The paper describes the technical specifications of the sensors to be installed in each edition. Initially, six clinical indices are concluded through a medical study to quantitatively assess a foot ulcer due to diabetes. Then, we propose several sensors which can measure the damage of the foot without any invasion. We conclude that different types of photonics-based sensors can measure quantify the clinical indices and thus to assess the status of the ulcer.
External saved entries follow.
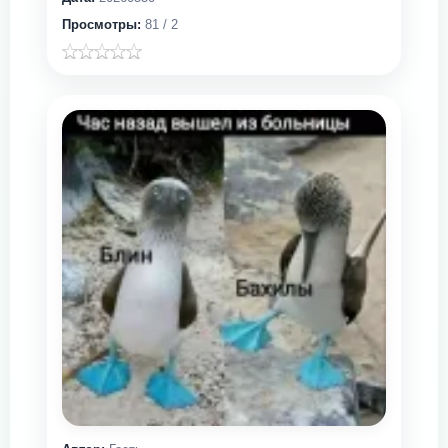
Просмотры:
81 / 2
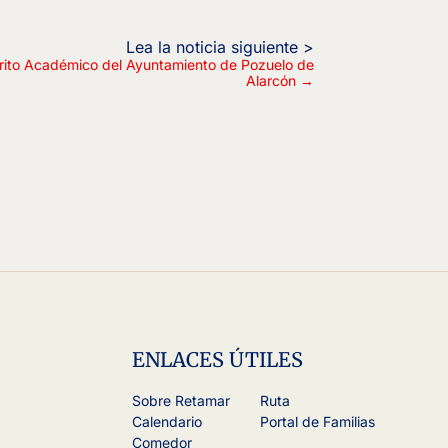
érito Académico del Ayuntamiento de Pozuelo de
Alarcón
→
ENLACES ÚTILES
Sobre Retamar
Ruta
Calendario
Portal de Familias
Comedor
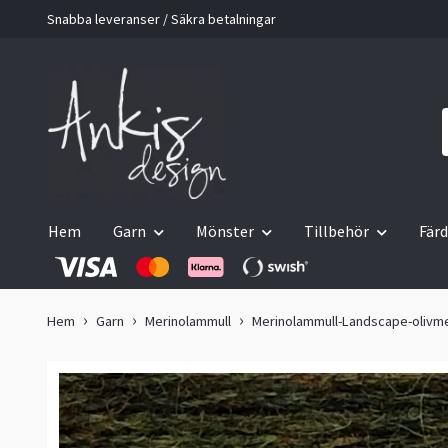
Snabba leveranser / Säkra betalningar
Hem
Garn
Mönster
Tillbehör
Färd
Hem
Garn
Merinolammull
Merinolammull-Landscape-olivm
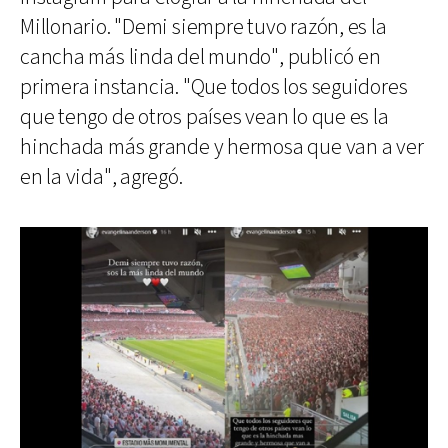
Millonario. "Demi siempre tuvo razón, es la
cancha más linda del mundo", publicó en
primera instancia. "Que todos los seguidores
que tengo de otros países vean lo que es la
hinchada más grande y hermosa que van a ver
en la vida", agregó.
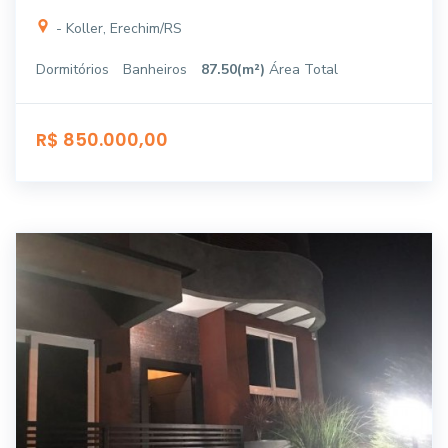
- Koller, Erechim/RS
Dormitórios
Banheiros
87.50(m²)
Área Total
R$ 850.000,00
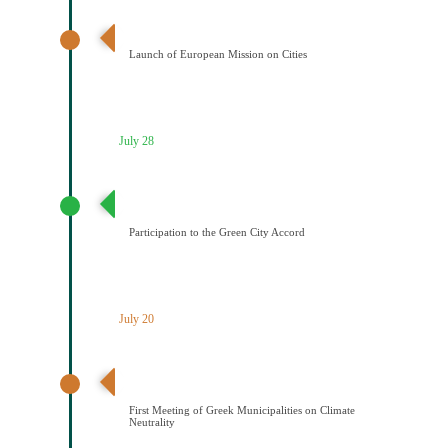
Έναρξη της Αποστολής των Πόλεων
Launch of European Mission on Cities
July 28
Συμμετοχή του Δήμου Κοζάνης στη Συμφωνία της ΕΕ
για τους Πράσινους Δήμους
Participation to the Green City Accord
July 20
Διαδημοτική συνάντηση με πρωτοβουλία του Δήμου
Κοζάνης για την κλιματική ουδετερότητα
First Meeting of Greek Municipalities on Climate
Neutrality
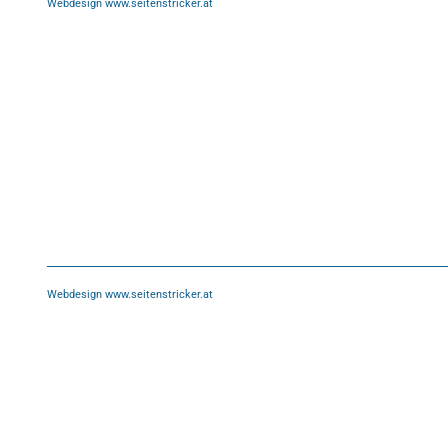
Webdesign www.seitenstricker.at
Webdesign www.seitenstricker.at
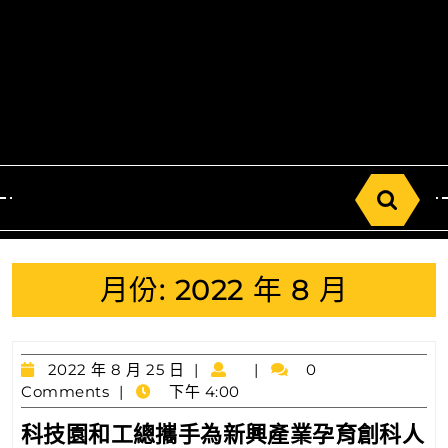
Search
for:
月份:
2022 年 8 月
2022
2022 年 8 月 25 日
0
年
Comments
下午 4:00
8
科技園和工總攜手為新興產業孕育創科人
月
In particular, the conclusions of our technical specifications are the following:
Low cost RGB, and thermal sensors can be useful to assess a foot ulcer at an affordable way. Potentially low-cost HSI sensors such as an IMEC snapshot HSI camera and a pressure sensor can be employed. The final inclusion of these two sensors in the HOME edition of our device will depend on the final results of a clinical study which is to be carried out to precisely measure the efficacy, effectiveness and the cost of our device.
More complex sensors such as advanced thermal and snapscan HSI, mid IR lasers and NIR fluorescence sensor are to be used for the professional edition to precisely evaluate the status of an ulcer in a foot.
The spectral bands needed to be exploited for each sensor and the illumination conditions are also precisely given.
A precise block diagram of software modules is described along with interrelations among them to assist medical diagnosis.
The new device is to be validated on patients recruited from three major hospitals in Europe under the aegis of PHOOTONICS European Union funded project. The three hospitals are Charité–University Hospital Berlin, Attikon in Greece and Victor Babes in Romania. The goal is to assess the sensitivity and specificity of the proposed non-invasive device in handling DFUs.